If the opinion of influential organisations like the British Humanist Association is anything to go by, then it may only be a matter of time before an opt-out system is also introduced in Britain.

Recently the BHA openly declared its support for the Welsh opt-out system and revealed its hope that such a system is implemented across the rest of the UK:

“Not to be outdone by Wales (which will soon transition to an ‘opt-out’ organ donor registration system in a move which will save countless lives in hospitals across Wales), politicians in Scotland are now looking to change the system there too. If this eventually happens, then two out of four countries in the UK will have moved over to a more ethical, rational, and effective procedure. We hope to see similar proposals come to the UK Parliament and Northern Irish Assembly on behalf of English and Northern Irish people, too.”

If we accept that our next of kin are the rightful owners of our corpses and that the respecting of property rights is essential to free and peaceful society, then we can hardly call the opt-out system more ethical. I suspect what the BHA is arguing is that the system is “more ethical” because it’s believed that it will lead to more organ donations and therefore more lives being saved.

Not only is this falling into the trap of using good outcomes to justify immoral means, which is at odds with how we regulate our behaviour on a personal level, but according to a piece by The Guardian newspaper “…several reviews had found an opt-out system made little difference to donation rates because family were still given the final say.”

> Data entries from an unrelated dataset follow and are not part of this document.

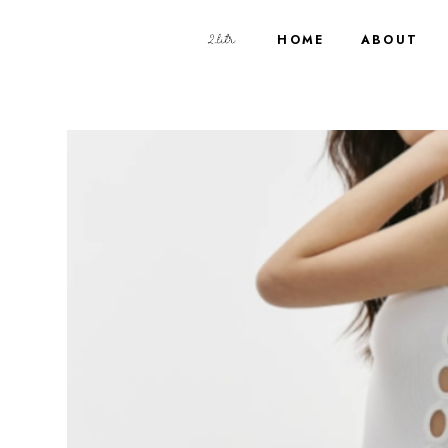
HOME
ABOUT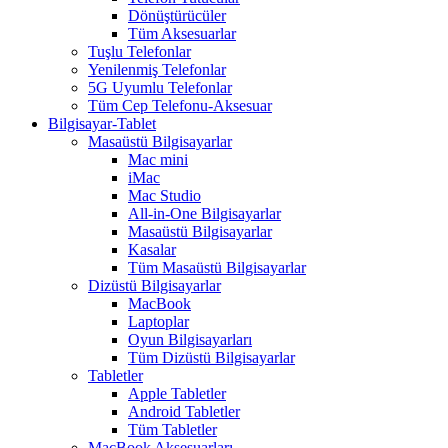
Dönüştürücüler
Tüm Aksesuarlar
Tuşlu Telefonlar
Yenilenmiş Telefonlar
5G Uyumlu Telefonlar
Tüm Cep Telefonu-Aksesuar
Bilgisayar-Tablet
Masaüstü Bilgisayarlar
Mac mini
iMac
Mac Studio
All-in-One Bilgisayarlar
Masaüstü Bilgisayarlar
Kasalar
Tüm Masaüstü Bilgisayarlar
Dizüstü Bilgisayarlar
MacBook
Laptoplar
Oyun Bilgisayarları
Tüm Dizüstü Bilgisayarlar
Tabletler
Apple Tabletler
Android Tabletler
Tüm Tabletler
MacBook Aksesuarları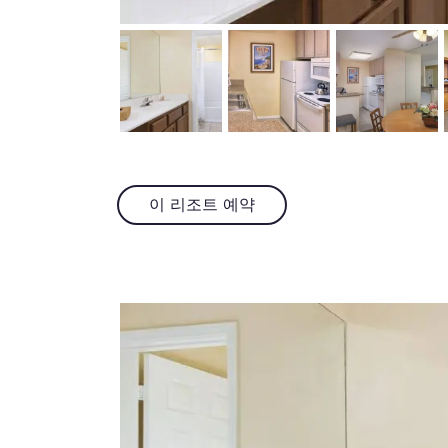
이 리조트 예약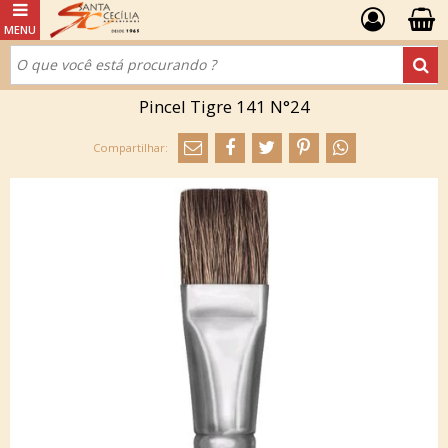
Pincel Tigre 141 N°24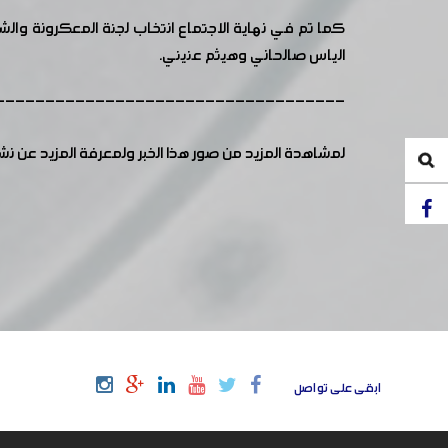
كما تم في نهاية الاجتماع انتخاب لجنة المعكرونة والشعي
الياس صالحاني وهيثم عنيني.
-----------------------------------
لمشاهدة المزيد من صور هذا الخبر ولمعرفة المزيد عن ن
ابقى على تواصل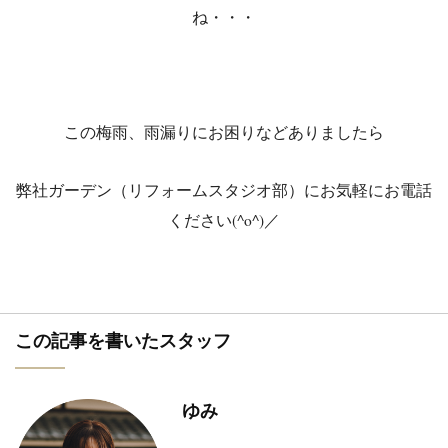
ね・・・
この梅雨、雨漏りにお困りなどありましたら
弊社ガーデン（リフォームスタジオ部）にお気軽にお電話
ください(^o^)／
この記事を書いたスタッフ
ゆみ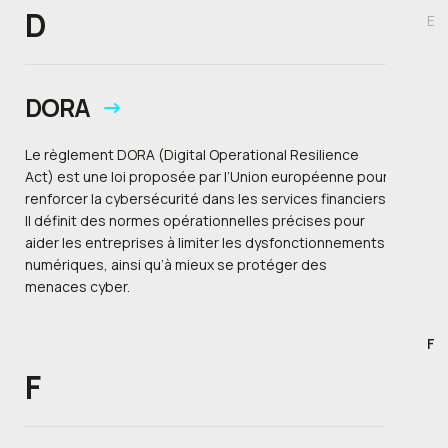
D
E
DORA
Le règlement DORA (Digital Operational Resilience
Act) est une loi proposée par l’Union européenne pour
renforcer la cybersécurité dans les services financiers.
Il définit des normes opérationnelles précises pour
aider les entreprises à limiter les dysfonctionnements
numériques, ainsi qu’à mieux se protéger des
menaces cyber.
F
F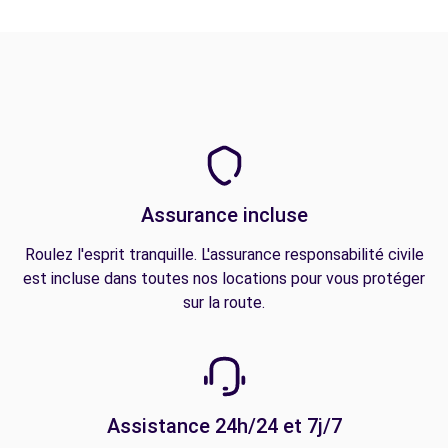
Assurance incluse
Roulez l'esprit tranquille. L'assurance responsabilité civile
est incluse dans toutes nos locations pour vous protéger
sur la route.
Assistance 24h/24 et 7j/7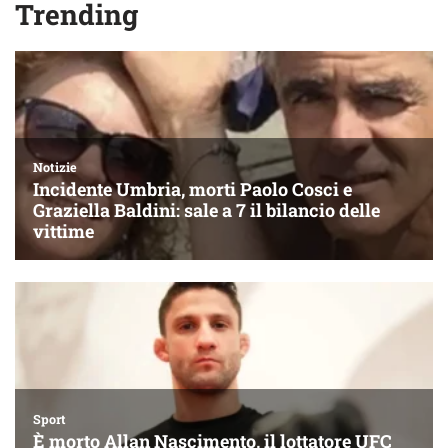
Trending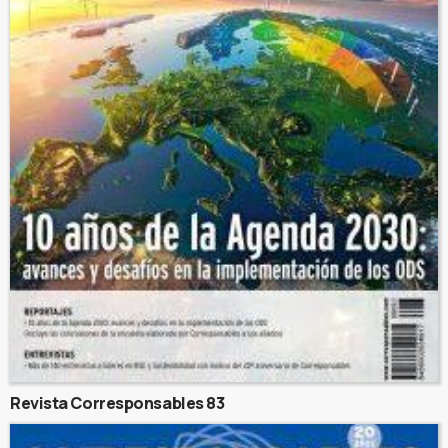
Revista Corresponsables 83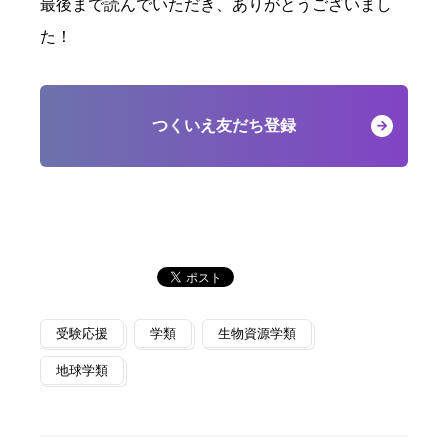
最後まで読んでいただき、ありがとうございまし
た！
つくいえ友だち登録
受験応援
学類
生物資源学類
地球学類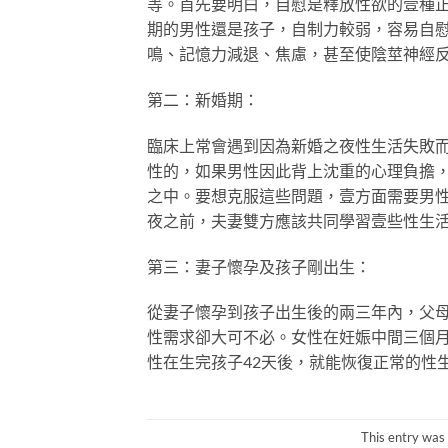
等。首先要明白，自慰是釋放性欲的壹種
期的男性還是孩子，自制力較弱，容易自
鳴、記憶力減退、焦慮，甚至使陰莖神經
第二：新婚期：
臨床上常會遇到因為新婚之夜性生活失敗
性的，如果男性因此背上沈重的心理負擔，
之中。要想克服這些問題，壹方面需要男性
夜之前，夫妻雙方應該共同學習壹些性生
第三：妻子懷孕及孩子剛出生：
從妻子懷孕到孩子出生後的兩三年內，父
性需求卻大可不必。女性在妊娠中間三個
性在生完孩子42天後，就能恢復正常的性
This entry was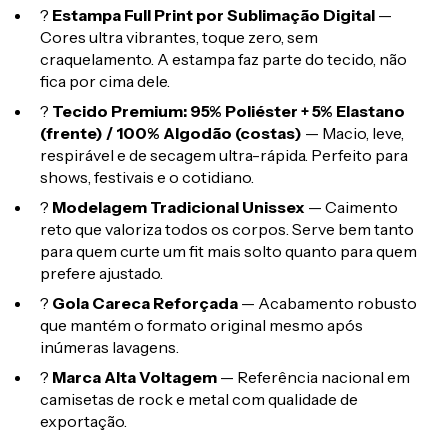
?
Estampa Full Print por Sublimação Digital
—
Cores ultra vibrantes, toque zero, sem
craquelamento. A estampa faz parte do tecido, não
fica por cima dele.
?
Tecido Premium: 95% Poliéster + 5% Elastano
(frente) / 100% Algodão (costas)
— Macio, leve,
respirável e de secagem ultra-rápida. Perfeito para
shows, festivais e o cotidiano.
?
Modelagem Tradicional Unissex
— Caimento
reto que valoriza todos os corpos. Serve bem tanto
para quem curte um fit mais solto quanto para quem
prefere ajustado.
?
Gola Careca Reforçada
— Acabamento robusto
que mantém o formato original mesmo após
inúmeras lavagens.
?
Marca Alta Voltagem
— Referência nacional em
camisetas de rock e metal com qualidade de
exportação.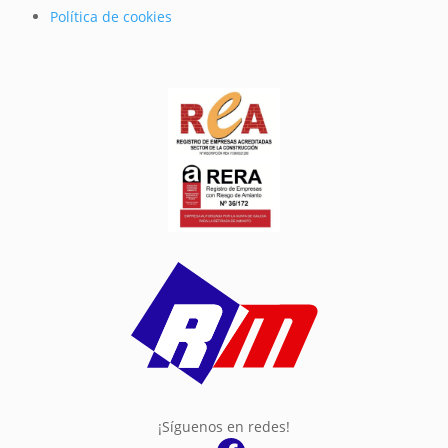
Política de cookies
¡Síguenos en redes!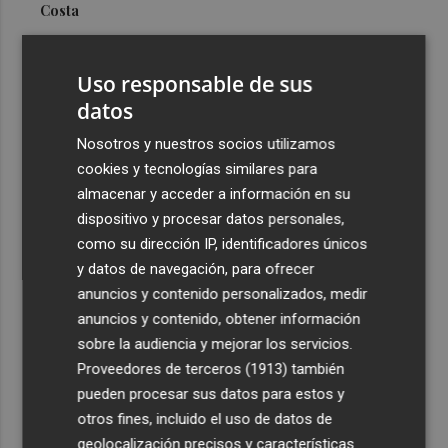
Costa
3
Más problemas en el lateral derecho: Monferrer sufre
una lesión muscular
Uso responsable de sus
4
datos
San Javier da viabilidad al nuevo contrato del transporte
urbano y a un hotel de cuatro estrellas en La Manga con
Nosotros y nuestros socios utilizamos
324 habitaciones
cookies y tecnologías similares para
5
Estos son los estrenos que abren la cartelera en agosto:
almacenar y acceder a información en su
de la comedia 'El último mono' a una nueva entrega de
dispositivo y procesar datos personales,
'La Patrulla Canina'
como su dirección IP, identificadores únicos
y datos de navegación, para ofrecer
anuncios y contenido personalizados, medir
anuncios y contenido, obtener información
sobre la audiencia y mejorar los servicios.
Proveedores de terceros (1913)
también
Recibe toda la actualidad de
pueden procesar sus datos para estos y
Plaza Podcast en tu correo
otros fines, incluido el uso de datos de
geolocalización precisos y características
Quiero suscribirme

The article doesn’t reveal whether the opt-out systems reviewed had the same requirement that the Welsh system will have, which is that any objection to organ donation on the part of the family must be “based on the views of the deceased” in order to be considered a valid objection, but the wording suggests that they didn’t.

The Organ Donation Wales website doesn’t state that the family will be given the final say, it merely says that “Families will always have a very important part to play…”. This sounds suspiciously like government-speak for: we’ll listen to your family but in the end do what we want. After all, we know best and we have the best of intentions.

Beware the humanitarian with a scalpel.

If we want or need to encourage more people to sign up to become organ donors then we should content ourselves with doing it in the only way that respects human liberty and property rights; by using persuasion and argument based on reason and evidence – awareness campaigns etc.

As ever, the temptation to use the law and the coercive apparatus of the State to attempt to solve a social problem is immense, especially when we’re dreaming of saving lives by doing so, but it’s one we must resist. We must embrace liberty and have faith in science, technology and free markets to save, lengthen and improve the quality of human lives. After all, it’s been doing so for hundreds of years already.


  1. The US has an opt-in/out system; when you get a driver’s license or a non-driver’s ID card, there’s a box to check, yes or no. I opted out, there and here, because I have a vision condition that’s systemic. Someone who would get one of my organs (any one, not just my corneas, which are the affected parts of my eyes and automatically disqualified from donation) would have the odds of developing it skyrocket.

    My question, then, is from a kind of wonky angle: This isn’t something that’s routinely tested for. Would someone taking my organs even know? Would a person receiving one know? That’s why I opted out; it would be a one hell of a nasty surprise package. What systems will be in place to prevent that kind of problem?


    • That’s a good point. I wonder if the risk of such a condition being overlooked might increase when potentially there’s so many more organ transplant procedures being undertaken. This seems to fall into the category of unintended/unforeseen consequences. Thanks for the comment.